The Kirisuto Shimbun, as Japan’s premiere Christian newspaper officially calls itself, will soon start accepting submissions of original light novels that have Christianity, churches, or the Bible as themes or motifs. Prospective authors are asked to submit a sample of at least 10,000 written characters in length through the Talk Maker light novel publishing website. The winning entry will run as a serial in issues of Kirisuto Shimbun and, upon completion, be published as a completed light novel. Monetary compensation is implied, although specifics are to be determined through negotiation, with the length of the completed work a likely factor.

“We are looking for works that readers can enjoy while deepening their understanding [of Christianity],” say the contest organizers.

This isn’t Kirisuto Shimbun’s first attempt to combine religion and otaku culture. In 2015, the organization introduced Pyuri-tan, an anime-style schoolgirl in pigtails who’s the personification of Puritan Christianity.

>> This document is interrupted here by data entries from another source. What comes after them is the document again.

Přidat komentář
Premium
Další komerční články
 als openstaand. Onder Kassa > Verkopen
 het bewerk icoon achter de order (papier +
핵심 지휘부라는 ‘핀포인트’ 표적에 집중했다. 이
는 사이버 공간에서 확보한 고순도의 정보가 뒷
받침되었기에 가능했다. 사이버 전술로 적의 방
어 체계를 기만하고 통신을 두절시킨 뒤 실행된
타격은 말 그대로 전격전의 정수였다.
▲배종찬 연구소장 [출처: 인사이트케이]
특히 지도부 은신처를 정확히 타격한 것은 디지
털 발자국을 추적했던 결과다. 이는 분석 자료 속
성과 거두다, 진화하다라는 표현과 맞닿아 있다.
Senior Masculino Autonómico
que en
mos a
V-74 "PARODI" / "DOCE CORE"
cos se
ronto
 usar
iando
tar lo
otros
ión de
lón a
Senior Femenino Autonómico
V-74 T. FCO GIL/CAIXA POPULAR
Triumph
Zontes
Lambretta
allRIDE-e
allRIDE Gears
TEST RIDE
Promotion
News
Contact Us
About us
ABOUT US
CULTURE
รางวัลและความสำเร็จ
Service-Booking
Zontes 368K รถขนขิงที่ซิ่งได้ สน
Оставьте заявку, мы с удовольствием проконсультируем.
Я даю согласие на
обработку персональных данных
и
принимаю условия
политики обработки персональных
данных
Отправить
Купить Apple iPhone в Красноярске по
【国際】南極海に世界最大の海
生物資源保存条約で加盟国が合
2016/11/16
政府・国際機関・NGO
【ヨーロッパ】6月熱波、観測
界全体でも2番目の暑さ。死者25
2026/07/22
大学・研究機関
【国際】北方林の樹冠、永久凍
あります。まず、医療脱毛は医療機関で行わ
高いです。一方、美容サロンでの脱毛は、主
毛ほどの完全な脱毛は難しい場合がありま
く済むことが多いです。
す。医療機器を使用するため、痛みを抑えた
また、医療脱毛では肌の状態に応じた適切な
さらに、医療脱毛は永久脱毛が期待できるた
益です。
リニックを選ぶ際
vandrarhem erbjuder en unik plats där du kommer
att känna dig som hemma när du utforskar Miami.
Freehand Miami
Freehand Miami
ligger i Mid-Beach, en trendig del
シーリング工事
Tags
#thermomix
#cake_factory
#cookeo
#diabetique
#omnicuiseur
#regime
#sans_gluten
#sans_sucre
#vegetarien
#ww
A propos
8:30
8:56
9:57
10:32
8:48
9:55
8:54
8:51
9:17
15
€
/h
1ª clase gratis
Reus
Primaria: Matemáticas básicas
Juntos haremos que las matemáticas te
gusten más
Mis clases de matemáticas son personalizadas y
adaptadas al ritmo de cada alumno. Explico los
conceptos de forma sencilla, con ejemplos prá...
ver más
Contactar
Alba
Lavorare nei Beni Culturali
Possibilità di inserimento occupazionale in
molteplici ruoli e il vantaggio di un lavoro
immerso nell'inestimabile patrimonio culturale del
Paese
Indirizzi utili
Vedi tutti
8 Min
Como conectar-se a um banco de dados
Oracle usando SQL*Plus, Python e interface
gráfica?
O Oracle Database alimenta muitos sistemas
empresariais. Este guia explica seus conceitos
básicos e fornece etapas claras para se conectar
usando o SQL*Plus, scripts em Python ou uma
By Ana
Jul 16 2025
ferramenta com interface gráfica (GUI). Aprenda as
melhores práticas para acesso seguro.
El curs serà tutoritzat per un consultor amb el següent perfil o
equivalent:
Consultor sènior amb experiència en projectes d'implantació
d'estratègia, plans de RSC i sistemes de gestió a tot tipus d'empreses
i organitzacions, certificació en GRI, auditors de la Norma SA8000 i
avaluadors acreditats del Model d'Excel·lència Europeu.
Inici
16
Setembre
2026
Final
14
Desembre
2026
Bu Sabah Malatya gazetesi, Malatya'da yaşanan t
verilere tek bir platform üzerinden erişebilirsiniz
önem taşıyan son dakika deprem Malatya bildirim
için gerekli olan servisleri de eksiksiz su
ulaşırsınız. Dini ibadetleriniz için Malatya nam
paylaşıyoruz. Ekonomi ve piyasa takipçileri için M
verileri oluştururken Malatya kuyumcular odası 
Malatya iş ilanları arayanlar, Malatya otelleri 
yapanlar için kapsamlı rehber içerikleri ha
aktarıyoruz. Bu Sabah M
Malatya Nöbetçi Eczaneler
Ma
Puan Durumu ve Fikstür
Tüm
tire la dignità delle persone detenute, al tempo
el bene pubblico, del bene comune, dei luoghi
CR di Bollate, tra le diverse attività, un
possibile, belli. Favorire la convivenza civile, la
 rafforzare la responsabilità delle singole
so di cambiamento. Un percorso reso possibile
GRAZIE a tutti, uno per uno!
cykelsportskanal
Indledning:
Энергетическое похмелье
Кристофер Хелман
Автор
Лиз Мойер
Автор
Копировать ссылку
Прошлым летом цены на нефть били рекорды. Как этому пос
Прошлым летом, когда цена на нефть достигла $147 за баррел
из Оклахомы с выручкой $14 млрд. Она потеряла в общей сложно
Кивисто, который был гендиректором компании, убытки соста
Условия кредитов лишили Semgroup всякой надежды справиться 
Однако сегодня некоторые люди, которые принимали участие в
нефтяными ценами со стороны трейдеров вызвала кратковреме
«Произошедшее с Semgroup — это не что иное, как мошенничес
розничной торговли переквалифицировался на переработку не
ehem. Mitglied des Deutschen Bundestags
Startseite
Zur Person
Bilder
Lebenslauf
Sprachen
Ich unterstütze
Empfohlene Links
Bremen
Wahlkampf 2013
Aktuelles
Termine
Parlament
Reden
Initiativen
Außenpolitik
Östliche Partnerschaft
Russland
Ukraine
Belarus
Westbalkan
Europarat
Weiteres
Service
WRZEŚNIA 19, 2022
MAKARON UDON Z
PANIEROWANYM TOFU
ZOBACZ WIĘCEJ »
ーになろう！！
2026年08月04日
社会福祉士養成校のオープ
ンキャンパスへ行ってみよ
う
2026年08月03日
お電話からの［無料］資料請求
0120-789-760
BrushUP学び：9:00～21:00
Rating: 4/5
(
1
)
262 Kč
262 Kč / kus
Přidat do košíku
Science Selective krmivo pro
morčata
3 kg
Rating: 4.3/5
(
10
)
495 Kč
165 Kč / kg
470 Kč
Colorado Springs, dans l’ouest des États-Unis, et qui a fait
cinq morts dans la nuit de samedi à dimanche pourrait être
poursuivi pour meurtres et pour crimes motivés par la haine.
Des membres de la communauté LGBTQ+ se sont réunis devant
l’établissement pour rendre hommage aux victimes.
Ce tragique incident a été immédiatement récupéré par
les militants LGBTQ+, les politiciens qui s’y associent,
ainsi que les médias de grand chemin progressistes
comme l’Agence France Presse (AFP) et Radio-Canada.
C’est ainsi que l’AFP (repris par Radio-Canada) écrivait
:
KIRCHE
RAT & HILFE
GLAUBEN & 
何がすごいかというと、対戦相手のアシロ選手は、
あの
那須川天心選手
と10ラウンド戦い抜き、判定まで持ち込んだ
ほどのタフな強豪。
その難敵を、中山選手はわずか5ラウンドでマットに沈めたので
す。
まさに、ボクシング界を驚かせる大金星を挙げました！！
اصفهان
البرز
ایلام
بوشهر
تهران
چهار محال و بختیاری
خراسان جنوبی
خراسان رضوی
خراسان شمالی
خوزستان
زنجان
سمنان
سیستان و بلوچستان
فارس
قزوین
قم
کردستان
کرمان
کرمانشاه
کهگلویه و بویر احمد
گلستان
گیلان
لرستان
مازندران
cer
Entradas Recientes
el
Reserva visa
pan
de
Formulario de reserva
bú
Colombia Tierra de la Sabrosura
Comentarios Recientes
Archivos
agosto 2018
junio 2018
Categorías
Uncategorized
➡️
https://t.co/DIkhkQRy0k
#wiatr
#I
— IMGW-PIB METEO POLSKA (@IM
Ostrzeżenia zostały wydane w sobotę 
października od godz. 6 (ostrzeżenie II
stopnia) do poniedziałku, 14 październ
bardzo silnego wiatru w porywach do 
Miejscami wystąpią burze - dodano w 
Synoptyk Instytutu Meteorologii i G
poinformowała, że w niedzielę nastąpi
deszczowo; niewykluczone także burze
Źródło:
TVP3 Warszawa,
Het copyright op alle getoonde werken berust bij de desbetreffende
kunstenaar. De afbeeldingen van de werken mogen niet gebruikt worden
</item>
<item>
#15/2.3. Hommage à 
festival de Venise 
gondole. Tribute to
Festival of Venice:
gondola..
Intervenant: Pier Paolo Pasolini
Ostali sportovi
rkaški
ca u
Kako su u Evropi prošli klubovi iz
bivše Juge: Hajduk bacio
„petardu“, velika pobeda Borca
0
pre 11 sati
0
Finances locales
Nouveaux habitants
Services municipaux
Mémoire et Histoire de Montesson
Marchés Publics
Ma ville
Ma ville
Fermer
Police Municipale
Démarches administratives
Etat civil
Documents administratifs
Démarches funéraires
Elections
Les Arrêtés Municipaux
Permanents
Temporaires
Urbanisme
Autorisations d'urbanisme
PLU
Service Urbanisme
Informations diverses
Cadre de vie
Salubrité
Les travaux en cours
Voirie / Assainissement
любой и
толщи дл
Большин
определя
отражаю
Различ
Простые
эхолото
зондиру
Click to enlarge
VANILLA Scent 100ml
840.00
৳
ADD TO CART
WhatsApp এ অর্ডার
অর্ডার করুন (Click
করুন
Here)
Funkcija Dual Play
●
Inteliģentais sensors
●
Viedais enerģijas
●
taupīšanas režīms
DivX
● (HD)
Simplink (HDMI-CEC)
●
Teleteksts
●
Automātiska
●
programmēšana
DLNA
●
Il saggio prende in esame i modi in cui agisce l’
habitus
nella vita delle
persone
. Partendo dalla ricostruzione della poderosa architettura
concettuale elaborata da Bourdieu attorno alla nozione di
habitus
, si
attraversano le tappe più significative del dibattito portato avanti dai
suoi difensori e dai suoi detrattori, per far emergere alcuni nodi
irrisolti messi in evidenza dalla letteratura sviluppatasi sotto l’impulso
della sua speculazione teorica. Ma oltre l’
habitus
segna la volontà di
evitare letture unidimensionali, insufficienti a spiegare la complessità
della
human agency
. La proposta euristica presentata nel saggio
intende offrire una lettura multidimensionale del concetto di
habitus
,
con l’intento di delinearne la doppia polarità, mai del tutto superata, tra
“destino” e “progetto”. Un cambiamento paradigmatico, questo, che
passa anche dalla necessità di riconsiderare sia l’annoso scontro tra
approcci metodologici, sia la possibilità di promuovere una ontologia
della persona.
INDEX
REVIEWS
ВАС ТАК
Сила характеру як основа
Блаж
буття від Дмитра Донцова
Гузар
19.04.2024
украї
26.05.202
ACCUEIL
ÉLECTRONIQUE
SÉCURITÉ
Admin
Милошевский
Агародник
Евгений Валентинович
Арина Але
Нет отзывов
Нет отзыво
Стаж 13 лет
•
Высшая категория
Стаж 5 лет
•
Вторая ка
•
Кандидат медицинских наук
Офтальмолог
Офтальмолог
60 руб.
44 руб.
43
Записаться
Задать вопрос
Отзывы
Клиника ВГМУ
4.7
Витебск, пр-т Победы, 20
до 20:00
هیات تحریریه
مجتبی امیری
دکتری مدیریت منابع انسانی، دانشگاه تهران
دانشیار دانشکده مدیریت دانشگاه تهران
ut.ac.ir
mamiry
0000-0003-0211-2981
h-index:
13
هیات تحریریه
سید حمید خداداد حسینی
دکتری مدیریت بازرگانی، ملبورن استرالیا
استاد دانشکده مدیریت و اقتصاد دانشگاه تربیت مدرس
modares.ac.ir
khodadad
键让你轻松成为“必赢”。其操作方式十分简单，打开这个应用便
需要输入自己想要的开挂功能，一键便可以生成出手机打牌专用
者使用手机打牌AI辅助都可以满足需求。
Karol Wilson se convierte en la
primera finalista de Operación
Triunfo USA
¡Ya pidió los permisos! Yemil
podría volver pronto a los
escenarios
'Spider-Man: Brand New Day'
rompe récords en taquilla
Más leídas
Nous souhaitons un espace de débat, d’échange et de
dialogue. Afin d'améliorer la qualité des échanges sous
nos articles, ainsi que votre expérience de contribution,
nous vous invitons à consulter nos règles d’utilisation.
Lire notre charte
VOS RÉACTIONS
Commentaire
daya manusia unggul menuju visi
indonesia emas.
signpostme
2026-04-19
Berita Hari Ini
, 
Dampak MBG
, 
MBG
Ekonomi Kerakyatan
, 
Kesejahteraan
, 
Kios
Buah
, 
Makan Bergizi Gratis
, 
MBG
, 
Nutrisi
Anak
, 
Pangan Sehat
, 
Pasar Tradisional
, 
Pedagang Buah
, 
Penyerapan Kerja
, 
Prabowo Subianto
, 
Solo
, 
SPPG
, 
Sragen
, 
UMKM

Considering both how often reincarnation is used as a plot device in light novels, and how many feature characters who are shut-ins, retelling the story of Jesus’ resurrection and miraculous emergence from his tomb in an otaku-fied way doesn’t seem like it would be too hard. If you’re feeling confident, the application procedure for Kirisuto Shimbun’s contest can be found here, and applications will be accepted between September 1 and December 31.